Rafael Nadal has recently stated his intentions to return to competition from extensive rest in Montreal. He has much to prove.
Although he has experienced a rare tennis luxury of time off in the middle of the season, to rest and replenish his emotional and physical reserves, especially the patellar tendonitis that has devilishly plagued him in recent months. However, it's yet to be proven if hard courts will provide the best medicine for playing his way back into competitive tennis.
Nadal has always talked up his prospects at Flushing Meadows, but even as No.1 or No.2 in the world, no one can ignore the feeling that tiredness, exhaustion, and injury as a result of a gruelling first half season timetable has hampered the Spaniard's chances in New York. Add to this, the opinion that hardcourt success, especially in two-week Majors, have always been slightly out of Nadal's reach.
But in February, part of that argument evaporated. Nadal pushed himself hard to come out victorious in Melbourne at the Australian Open, taking out fellow Spaniard Fernando Verdasco in a five-hour, five-set marathon in the semifinals, then Federer in another five-set epic final.

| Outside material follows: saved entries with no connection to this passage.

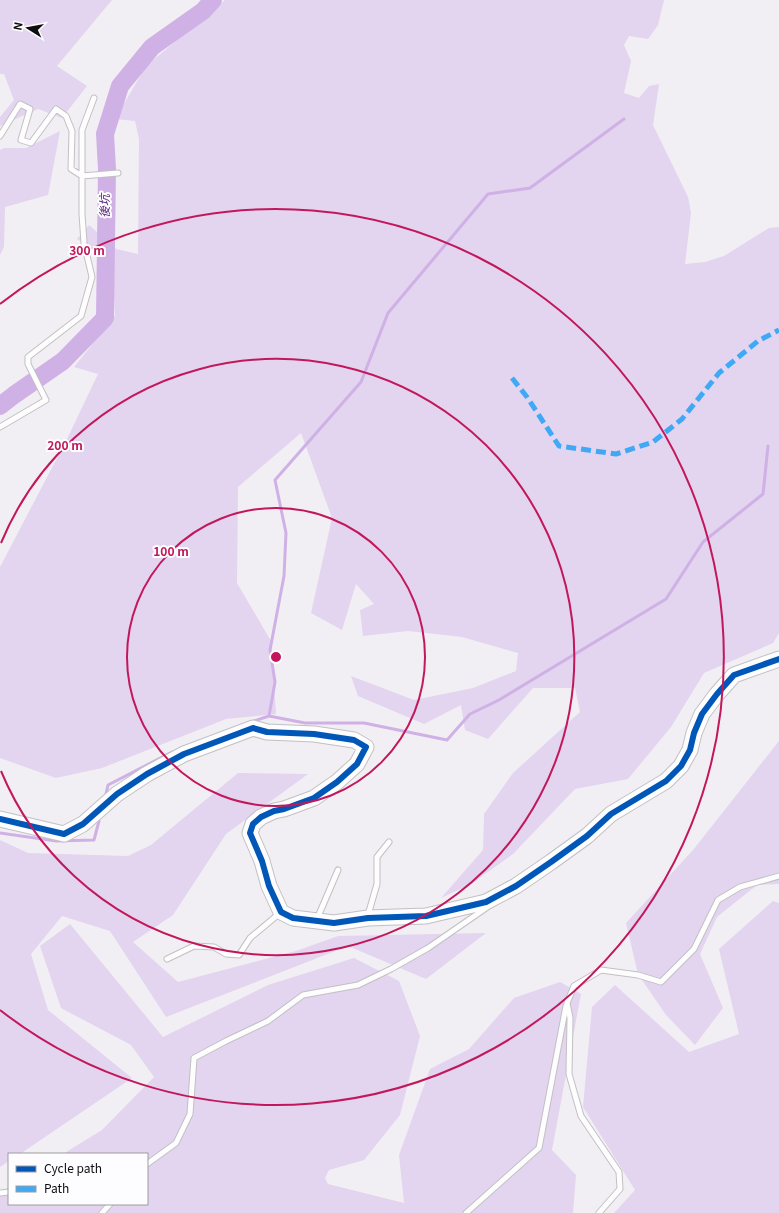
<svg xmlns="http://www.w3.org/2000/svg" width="779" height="1213" font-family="Georgia,'Noto Sans TC',serif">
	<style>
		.green { fill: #e3d4ef }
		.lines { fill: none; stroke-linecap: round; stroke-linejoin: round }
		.stream { stroke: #d0b1e6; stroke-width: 3 }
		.river { stroke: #d0b1e6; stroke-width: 18 }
		.lane-casing { stroke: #c2c0c3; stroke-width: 7 }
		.secondary-casing { stroke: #c2c0c3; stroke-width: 17 }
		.lane { stroke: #fdfdfd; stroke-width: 5 }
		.secondary { stroke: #fdfdfd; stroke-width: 15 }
		.quiet { stroke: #3fa9f5; stroke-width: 5; stroke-dasharray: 10 5; stroke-linecap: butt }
		.cycleway-casing { stroke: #fdfcfe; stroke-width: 8 }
		.cycleway { stroke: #0057b8; stroke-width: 6 }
		.ring { fill: none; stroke: #c2185b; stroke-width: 2 }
		.labels { text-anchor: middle; stroke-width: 4; stroke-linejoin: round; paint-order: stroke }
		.water-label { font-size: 12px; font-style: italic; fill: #5c277c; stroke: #fdfcfe }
		.centre { fill: #c2185b; stroke: #fdfcfe; stroke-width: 2 }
		.ring-label { font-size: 12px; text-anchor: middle; font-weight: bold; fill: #c2185b; stroke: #fdfcfe; stroke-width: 4; stroke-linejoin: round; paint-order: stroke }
	</style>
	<rect width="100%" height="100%" fill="#f2eff4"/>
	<path class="green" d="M0,0H112L57,66L87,86L62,118L38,109L0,126V117L14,100L4,74H0Z
		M225,0H664L658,25L648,39L629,36L624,45L631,61L624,93L639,98L649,86L659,84L653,125L688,197L691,213L685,264L705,262L724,256L769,228L779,227V633L773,643L704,673L671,727L628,779L575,789L513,854L471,884L441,898L483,850L484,814L513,773L580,712L575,688H533L488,739L465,730L461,705L424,724L358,696L351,676L414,700L473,688L516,671L518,653L462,637L408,631L363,636L360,610L374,604L356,584L342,630L311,613L332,518L301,433L238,487L237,583L271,641L276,714L226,719L102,768L56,778L0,758V567L67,439L98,374L74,367L115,316L113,277L99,252L77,239L89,225L116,249L138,254L139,139L135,121L115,119L146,66Z
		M60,131L48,195L5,207L4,247L0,255V150L4,148H26Z
		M779,741V884L757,885L717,917L700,954L723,1008L695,1045L666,1015L638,974L626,923L693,850Z
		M238,773L308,774L226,834L173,915L133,942L178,982L296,951L338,936L486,933L426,979L348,946L166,1017L110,931L62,916L31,954L48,1010L132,1078L20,1154H9V1161L0,1167V840L28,853L128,856L151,845Z
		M773,901L779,903V1213H614L635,1190L583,1107L592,1007L615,985L689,1052L739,1034L719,949Z
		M70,924L163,1037L268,985L354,958L399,981L420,1036L400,1115L364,1160L329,1170L325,1178L328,1184L404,1203L399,1155L430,1069L469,1049L514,998L560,982L581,994L552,1150L576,1175L573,1213H0V1193L9,1187V1204H147V1154H63L102,1130L154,1077L131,1045L61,1008L40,946Z"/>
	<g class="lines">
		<path class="stream" d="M269,716L305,723H364L447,740L470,714L499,700L666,599L703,542L763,494L768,446
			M251,722L269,716L275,682L270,650L284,576L286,533L275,480L361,382L388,313L488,194L530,188L624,119
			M106,794L108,785L172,752
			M0,833L56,841L94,840L99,821"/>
		<path class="river" d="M0,406L14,395L63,361L105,318L107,169L105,134L120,86L152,47L203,11L213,0"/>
		<defs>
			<path id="lane" d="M0,136L20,104L30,109L21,140L31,143L56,109L66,116L72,131L71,169L82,176L118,173
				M0,427L46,400L28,364V357L81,316L92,277L84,243L82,214V130L94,98
				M368,915L377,884V857L389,842
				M317,919L338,870
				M167,959L194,946L214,947L226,954L239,955L250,938L280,913
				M147,1164L176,1143L190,1114L194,1058L226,1041L268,1021L303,995L358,985L391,969L428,948L486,908
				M0,1193L9,1192
				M102,1213L110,1204
				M466,1213L539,1148L566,1006
				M599,1213L620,1189L619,1172L581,1116L569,1074L570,1018L567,1003L574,986L601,970L638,975L661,982L694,949L718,900L740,887L779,876"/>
			<path id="secondary" d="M0,819L64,834L83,824L117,794L147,774L184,754L253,728L267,732L314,734L354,740L366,747L357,764L337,782L314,798L284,809L274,811L261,817L253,824L250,833L262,861L269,886L281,912L293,918L334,923L368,918L426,916L486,902L516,886L551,862L587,836L611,814L666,781L681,766L690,750L694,733L702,714L717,694L734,675L779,659"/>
		</defs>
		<use href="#lane" class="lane-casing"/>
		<use href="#secondary" class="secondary-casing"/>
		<use href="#lane" class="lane"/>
		<use href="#secondary" class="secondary"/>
		<path class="quiet" d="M512,378L527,397L559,446L616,454L653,442L682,419L719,373L758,341L779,330"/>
		<defs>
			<path id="cycleway" d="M0,819L64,834L83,824L117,794L147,774L184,754L253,728L267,732L314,734L354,740L366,747L357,764L337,782L314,798L284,809L274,811L261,817L253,824L250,833L262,861L269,886L281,912L293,918L334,923L368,918L426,916L486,902L516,886L551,862L587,836L611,814L666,781L681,766L690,750L694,733L702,714L717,694L734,675L779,659"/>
		</defs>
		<use href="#cycleway" class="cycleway-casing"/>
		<use href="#cycleway" class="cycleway"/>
	</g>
	<g class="ring">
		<circle cx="276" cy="657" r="149"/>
		<path d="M1 543A298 298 0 1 1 1 771"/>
		<path d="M0 304A448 448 0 1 1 0 1010"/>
	</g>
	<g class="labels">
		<g class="water-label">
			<text transform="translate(105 206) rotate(-90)" y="4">後坑</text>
		</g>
	</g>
	<circle cx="276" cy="657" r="6" class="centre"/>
	<g class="ring-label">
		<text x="87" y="255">300 m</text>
		<text x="65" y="450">200 m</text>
		<text x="171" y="556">100 m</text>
	</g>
	<rect x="8" y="1153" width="140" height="52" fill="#fdfcfe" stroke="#9d9c9e"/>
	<rect x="16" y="1166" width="20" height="6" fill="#0057b8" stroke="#9d9c9e"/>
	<text x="44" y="1173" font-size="12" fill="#0e0c0f">Cycle path</text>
	<rect x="16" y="1186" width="20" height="6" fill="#3fa9f5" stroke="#9d9c9e"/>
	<text x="44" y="1193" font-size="12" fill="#0e0c0f">Path</text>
	<g transform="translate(28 28) rotate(281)" stroke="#fdfcfe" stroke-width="3" paint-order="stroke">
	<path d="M0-3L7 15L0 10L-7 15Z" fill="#0e0c0f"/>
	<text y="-6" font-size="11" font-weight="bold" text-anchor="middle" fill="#0e0c0f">N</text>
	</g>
</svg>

With this victory, Nadal had won a Slam on all surfaces. He could finally be seen as a true contender for hardcourt tournaments and most crucially, the US Open.
After an extended break (and hopefully, rested body and mind), Nadal may prove difficult to beat throughout the summer.
When we eventually see Nadal take to the court for the first time in months, expect the same voracious appetite for success as before; but with the added factor of a quiet uncertainty and doubt over his physical capabilities in the coming weeks.
There is more possible excitement along the road to the US Open too, highlighted by the sheer depth and talent within the field on hardcourts this year. Practically all matches between now and the Open final could potentially be upsets.
Andy Murray, the current World No.3, is a consistent threat for a final or semifinal position in every tournament that he enters. He made his biggest appearance in his career so far at the US Open last year, where he beat Nadal in five sets in the semifinals to reach his first Major final (where he lost to a newly-energised Federer).
Murray, a former US Open Junior champion, has always stated that his favourite slam is the US Open, so anticipate another exciting run deep into the Slam.
Andy Roddick has always been a dangerous force on cement (he won the US Open in 2003 and reached the final in 2006). With a renewed sense of importance, confidence, and skill, he is an essential man in the field.
The fact that he pushed Federer so close on grass in the recent Wimbledon Final could prove ominous for the Swiss or any other Roddick opponent in the coming weeks.
Novak Djokovic, Juan Martin Del Potro, and Jo-Wilfried Tsonga are other big-name threats to the Federer-Nadal-Murray hardcourt hegemony. With powerful groundstrokes and the ability to illuminate the court with acts of beauty and talent, they are sure to have a successful summer.
Novak Djokovic is the current forgotten man of tennis, but he has been successful at the US Open and on the American hardcourts in previous years. A semifinal, final or win in the warm-up tournaments could be just the confidence booster that he needs.
Juan Martin Del Potro's four week, four victory achievement last summer must not be underestimated either. Del Potro is always a dangerous opponent and an outstanding day for him could create a tumultuous upset.
What about Marat Safin? How sweet would it be, nine years after his US Open victory against Pete Sampras and in the final Major of his career, for him to be the success story of the summer.
Finally...an underdog, Gilles Simon. The Frenchman has fallen off the radar somewhat since his exploits on the hardcourts last summer where he reached the latter stages of several tournaments, including 1000s. He is another player, that given the right mental status and right set of circumstances, could make the tennis headlines.
There are many variables for which to account in the coming weeks. All that is certain is that by the end of September, another name will be inscribed into the history books.